Hackers vs. Windows, Mac, Linux next week in big-money contest

CanSecWest amps up 'PWN to Own' challenge with more prizes

For example, the laptops will be accessible only via a cross-over cable, and any wireless- or Bluetooth-based attacks will be verified off-site, said Ruiu, to make sure there isn't a repeat of last year, when someone claimed to have nicked the exploit over a wireless connection during the challenge and let it loose on the Web. The claim was later discovered to be bogus.

Also unlike last year, each hacker or hacker team gets just 30 minutes before the next in line gets a crack. "And Shane [Macaulay] and Dino [Dai Zovi] will be there, going head-to head," said Ruiu. "Last year, no one was really prepared for [the contest], but I've heard of a couple of people who will come loaded for bear.

"It should be a fairly colorful environment," he said.

And perhaps more profitable. TippingPoint has upped its contribution to the hacking contest.

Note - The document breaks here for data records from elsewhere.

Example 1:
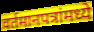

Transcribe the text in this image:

वर्तमानपत्रांमध्ये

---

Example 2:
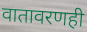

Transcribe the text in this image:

वातावरणही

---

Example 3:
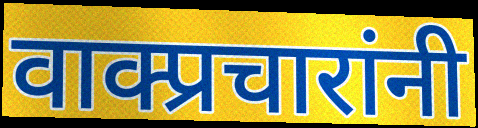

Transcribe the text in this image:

वाक्प्रचारांनी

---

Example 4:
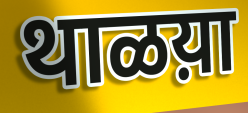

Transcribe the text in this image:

थाळय़ा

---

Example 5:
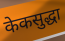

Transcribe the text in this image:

केकसुद्धा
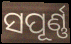
ସପୂର୍ଣ୍ଣ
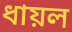
ধায়ল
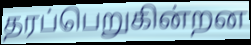
தரப்பெறுகின்றன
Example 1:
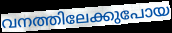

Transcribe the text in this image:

വനത്തിലേക്കുപോയ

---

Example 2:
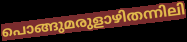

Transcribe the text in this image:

പൊങ്ങുമരുളാഴിതന്നിലി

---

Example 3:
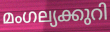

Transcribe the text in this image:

മംഗല്യക്കുറി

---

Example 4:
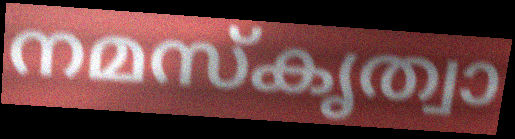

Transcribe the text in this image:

നമസ്കൃത്വാ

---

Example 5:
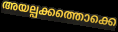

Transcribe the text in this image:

അയല്പക്കത്തൊക്കെ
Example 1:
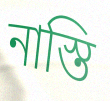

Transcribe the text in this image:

নাস্তি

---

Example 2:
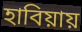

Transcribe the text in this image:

হাবিয়ায়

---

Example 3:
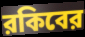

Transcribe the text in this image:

রকিবের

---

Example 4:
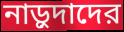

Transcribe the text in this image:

নাড়ুদাদের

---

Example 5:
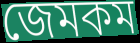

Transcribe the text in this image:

জেমকম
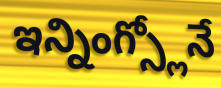
ఇన్నింగ్స్లోనే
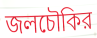
জলচৌকির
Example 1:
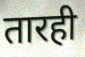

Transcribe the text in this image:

तारही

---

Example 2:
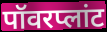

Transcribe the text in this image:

पॉवरप्लांट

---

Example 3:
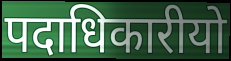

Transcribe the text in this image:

पदाधिकारीयो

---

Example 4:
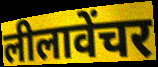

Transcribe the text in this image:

लीलावेंचर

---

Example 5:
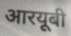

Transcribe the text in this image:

आरयूबी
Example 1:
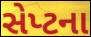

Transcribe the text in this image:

સેપ્ટના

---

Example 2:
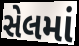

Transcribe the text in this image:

સેલમાં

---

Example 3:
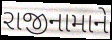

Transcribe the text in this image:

રાજીનામાને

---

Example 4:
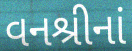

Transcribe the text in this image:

વનશ્રીનાં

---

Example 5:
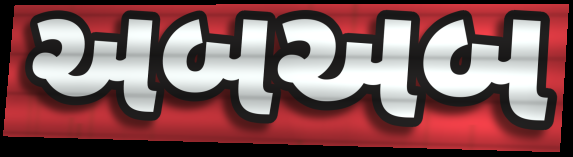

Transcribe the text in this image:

અબઅબ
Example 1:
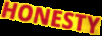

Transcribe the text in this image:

HONESTY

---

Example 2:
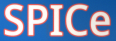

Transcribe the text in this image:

SPICe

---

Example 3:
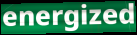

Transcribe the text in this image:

energized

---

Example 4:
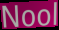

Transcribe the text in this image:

Nool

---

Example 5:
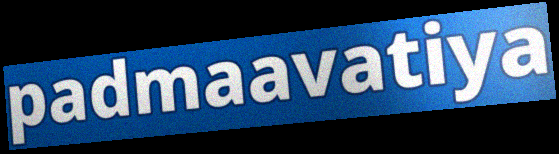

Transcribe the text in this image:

padmaavatiya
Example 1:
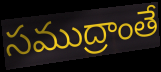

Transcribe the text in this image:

సముద్రాంతే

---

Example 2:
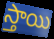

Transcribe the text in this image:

స్తాయి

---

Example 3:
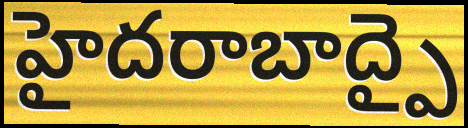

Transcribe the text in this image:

హైదరాబాద్పై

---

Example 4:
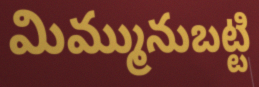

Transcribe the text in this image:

మిమ్మునుబట్టి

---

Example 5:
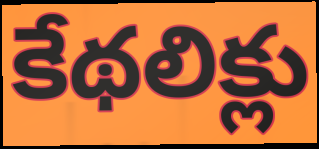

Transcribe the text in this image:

కేథలిక్లు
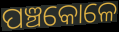
ପଞ୍ଚକୋଳେ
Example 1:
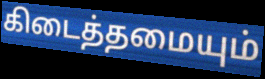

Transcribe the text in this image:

கிடைத்தமையும்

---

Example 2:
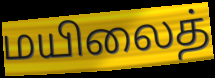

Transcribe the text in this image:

மயிலைத்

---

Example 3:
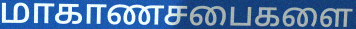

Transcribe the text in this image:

மாகாணசபைகளை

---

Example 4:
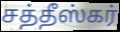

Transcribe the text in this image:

சத்தீஸ்கர்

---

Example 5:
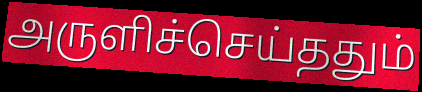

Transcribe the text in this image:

அருளிச்செய்ததும்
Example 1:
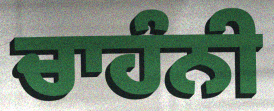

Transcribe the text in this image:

ਚਾਹੰਨੀ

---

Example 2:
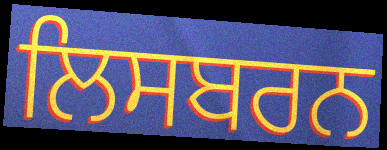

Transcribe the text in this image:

ਲਿਸਬਰਨ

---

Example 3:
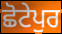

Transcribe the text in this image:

ਛੋਟੇਪੁਰ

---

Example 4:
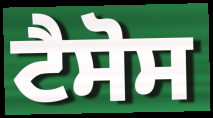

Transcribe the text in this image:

ਟੈਸੋਸ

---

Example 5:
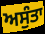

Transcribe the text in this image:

ਅਸੁੰਤਾ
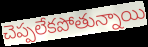
చెప్పలేకపోతున్నాయి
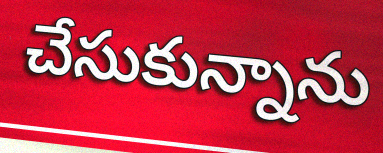
చేసుకున్నాను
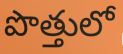
పొత్తులో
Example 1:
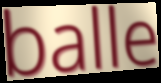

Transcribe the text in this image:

balle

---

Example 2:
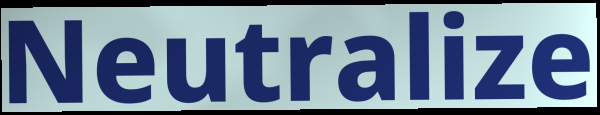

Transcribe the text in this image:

Neutralize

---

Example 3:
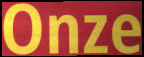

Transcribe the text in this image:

Onze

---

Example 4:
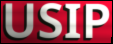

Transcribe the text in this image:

USIP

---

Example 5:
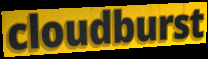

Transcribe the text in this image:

cloudburst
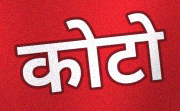
कोटो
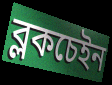
ব্লকচেইন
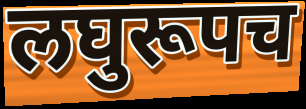
लघुरूपच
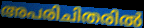
അപരിചിതരിൽ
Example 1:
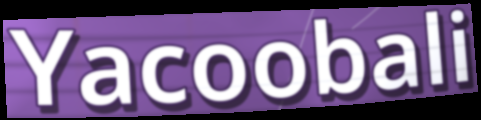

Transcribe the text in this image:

Yacoobali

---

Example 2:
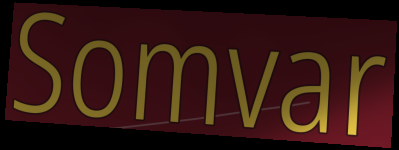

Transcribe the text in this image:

Somvar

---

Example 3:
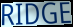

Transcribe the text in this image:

RIDGE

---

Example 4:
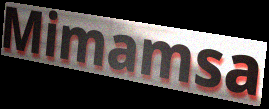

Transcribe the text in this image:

Mimamsa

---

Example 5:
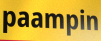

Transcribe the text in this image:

paampin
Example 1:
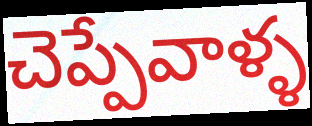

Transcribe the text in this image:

చెప్పేవాళ్ళ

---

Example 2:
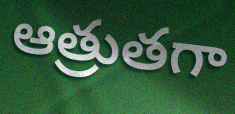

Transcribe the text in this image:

ఆత్రుతగా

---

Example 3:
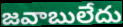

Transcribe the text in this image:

జవాబులేదు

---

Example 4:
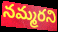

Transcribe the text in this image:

నమ్మరని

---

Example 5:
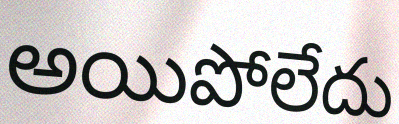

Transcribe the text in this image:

అయిపోలేదు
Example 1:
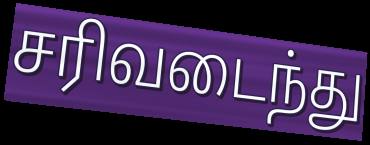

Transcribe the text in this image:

சரிவடைந்து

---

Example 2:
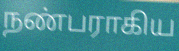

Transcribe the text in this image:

நண்பராகிய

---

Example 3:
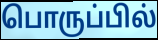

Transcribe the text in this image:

பொருப்பில்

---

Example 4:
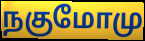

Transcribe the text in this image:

நகுமோமு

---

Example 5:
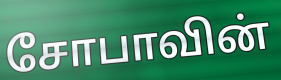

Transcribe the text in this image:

சோபாவின்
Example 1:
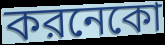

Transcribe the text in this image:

করনেকো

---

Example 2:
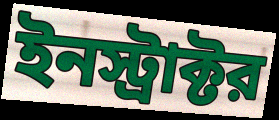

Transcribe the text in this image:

ইনস্ট্রাক্টর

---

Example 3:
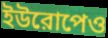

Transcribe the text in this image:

ইউরোপেও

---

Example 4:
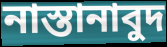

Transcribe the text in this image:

নাস্তানাবুদ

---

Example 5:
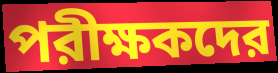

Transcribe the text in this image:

পরীক্ষকদের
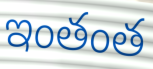
ఇంతంత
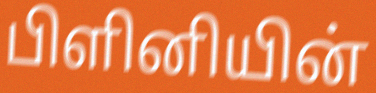
பிளினியின்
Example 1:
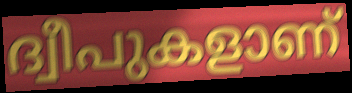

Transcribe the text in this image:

ദ്വീപുകളാണ്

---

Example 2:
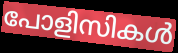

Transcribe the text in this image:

പോളിസികൾ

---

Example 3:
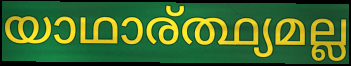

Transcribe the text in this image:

യാഥാര്ത്ഥ്യമല്ല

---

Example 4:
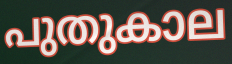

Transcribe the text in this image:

പുതുകാല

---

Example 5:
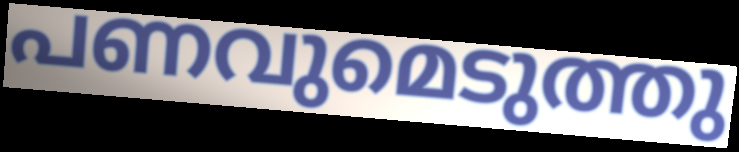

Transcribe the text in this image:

പണവുമെടുത്തു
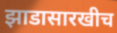
झाडासारखीच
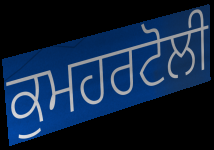
ਕੁਮਹਰਟੋਲੀ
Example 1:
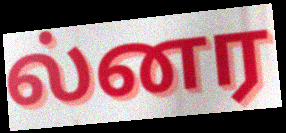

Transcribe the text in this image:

ல்னர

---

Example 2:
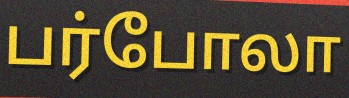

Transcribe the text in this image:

பர்போலா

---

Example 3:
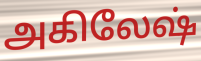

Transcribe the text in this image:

அகிலேஷ்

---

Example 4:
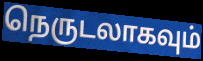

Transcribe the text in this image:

நெருடலாகவும்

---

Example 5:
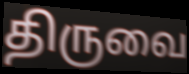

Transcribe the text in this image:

திருவை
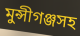
মুন্সীগঞ্জসহ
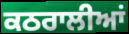
ਕਠਰਾਲੀਆਂ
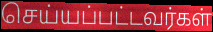
செய்யப்பட்டவர்கள்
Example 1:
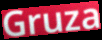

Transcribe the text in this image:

Gruza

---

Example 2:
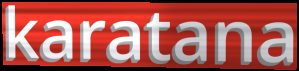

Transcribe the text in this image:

karatana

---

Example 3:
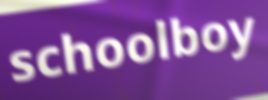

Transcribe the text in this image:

schoolboy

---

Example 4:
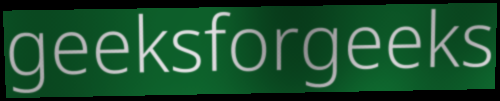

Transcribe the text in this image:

geeksforgeeks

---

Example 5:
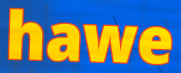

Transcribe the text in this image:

hawe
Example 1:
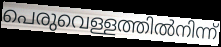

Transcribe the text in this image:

പെരുവെള്ളത്തിൽനിന്ന്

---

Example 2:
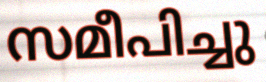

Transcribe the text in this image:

സമീപിച്ചു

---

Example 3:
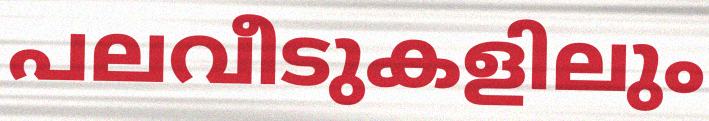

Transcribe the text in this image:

പലവീടുകളിലും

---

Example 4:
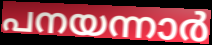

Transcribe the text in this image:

പനയന്നാർ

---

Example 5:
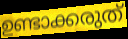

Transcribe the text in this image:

ഉണ്ടാക്കരുത്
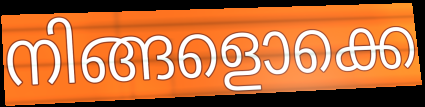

In addition to offering a US$10,000 prize to the first person or persons who hack one of the laptops with a remote code execution exploit, it will also provide a US$5,000 prize to any zero-day vulnerability exploited in a long list of client-side applications on the notebooks, as well as a US$5,000 bonus to the "best bug" during the contest.

The client-side applications up for prizes, according to a blog post by Terri Forslof, TippingPoint's, manager of security response, include Adobe's Flash and PDF file format, Microsoft's IE and Outlook, Mozilla's Firefox, Apple's Safari and Mail, Skype and Java. A notable absence: Apple's QuickTime.

"[The] winning entries must be true zero-day," said Forslof. "They may not have already been submitted to the affected vendor or to third parties."

"I think this will be a lot of fun," Ruiu concluded. "There's always a lot of uncertainty in an exercise like this."